Content starts

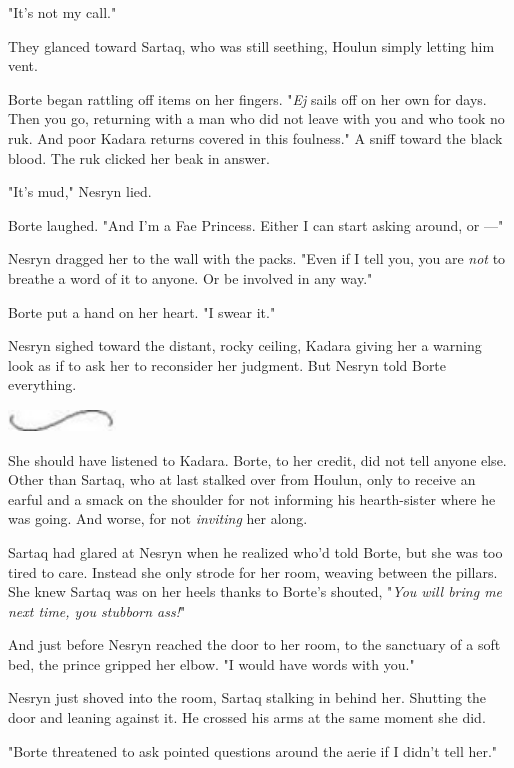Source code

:"It's not my call."

They glanced toward Sartaq, who was still seething, Houlun simply letting him vent.

Borte began rattling off items on her fingers.
"\emph{Ej} sails off on her own for days.
Then you go, returning with a man who did not leave with you and who took no ruk.
And poor Kadara returns covered in this  foulness."
A sniff toward the black blood.
The ruk clicked her beak in answer.

"It's mud," Nesryn lied.

Borte laughed.
"And I'm a Fae Princess.
Either I can start asking around, or ---"

Nesryn dragged her to the wall with the packs.
"Even if I tell you, you are \emph{not} to breathe a word of it to anyone.
Or be involved in any way."

Borte put a hand on her heart.
"I swear it."

Nesryn sighed toward the distant, rocky ceiling, Kadara giving her a warning look as if to ask her to reconsider her judgment.
But Nesryn told Borte everything.

\begin{center}
	\includegraphics[width=1.12in,height=0.24in]{images/seperator}
\end{center}

She should have listened to Kadara.
Borte, to her credit, did not tell anyone else.
Other than Sartaq, who at last stalked over from Houlun, only to receive an earful and a smack on the shoulder for not informing his hearth-sister where he was going.
And worse, for not \emph{inviting}
her along.

Sartaq had glared at Nesryn when he realized who'd told Borte, but she was too tired to care.
Instead she only strode for her room, weaving between the pillars.
She knew Sartaq was on her heels thanks to Borte's shouted, "\emph{You will bring me next time, you stubborn ass!}"

And just before Nesryn reached the door to her room, to the sanctuary of a soft bed, the prince gripped her elbow.
"I would have words with you."

Nesryn just shoved into the room, Sartaq stalking in behind her.
Shutting the door and leaning against it.
He crossed his arms at the same moment she did.

"Borte threatened to ask pointed questions around the aerie if I didn't tell her."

Content ends

- **JOB ITEM**
The result should be the material above, unchanged and free of pictures; please print it.

- **REPLY**
Source code

:"It's not my call."

They glanced toward Sartaq, who was still seething, Houlun simply letting him vent.

Borte began rattling off items on her fingers.
"\emph{Ej} sails off on her own for days.
Then you go, returning with a man who did not leave with you and who took no ruk.
And poor Kadara returns covered in this  foulness."
A sniff toward the black blood.
The ruk clicked her beak in answer.

"It's mud," Nesryn lied.

Borte laughed.
"And I'm a Fae Princess.
Either I can start asking around, or ---"

Nesryn dragged her to the wall with the packs.
"Even if I tell you, you are \emph{not} to breathe a word of it to anyone.
Or be involved in any way."

Borte put a hand on her heart.
"I swear it."

Nesryn sighed toward the distant, rocky ceiling, Kadara giving her a warning look as if to ask her to reconsider her judgment.
But Nesryn told Borte everything.

\begin{center}
	\includegraphics[width=1.12in,height=0.24in]{images/seperator}
\end{center}

She should have listened to Kadara.
Borte, to her credit, did not tell anyone else.
Other than Sartaq, who at last stalked over from Houlun, only to receive an earful and a smack on the shoulder for not informing his hearth-sister where he was going.
And worse, for not \emph{inviting}
her along.

Sartaq had glared at Nesryn when he realized who'd told Borte, but she was too tired to care.
Instead she only strode for her room, weaving between the pillars.
She knew Sartaq was on her heels thanks to Borte's shouted, "\emph{You will bring me next time, you stubborn ass!}"

And just before Nesryn reached the door to her room, to the sanctuary of a soft bed, the prince gripped her elbow.
"I would have words with you."

Nesryn just shoved into the room, Sartaq stalking in behind her.
Shutting the door and leaning against it.
He crossed his arms at the same moment she did.

"Borte threatened to ask pointed questions around the aerie if I didn't tell her."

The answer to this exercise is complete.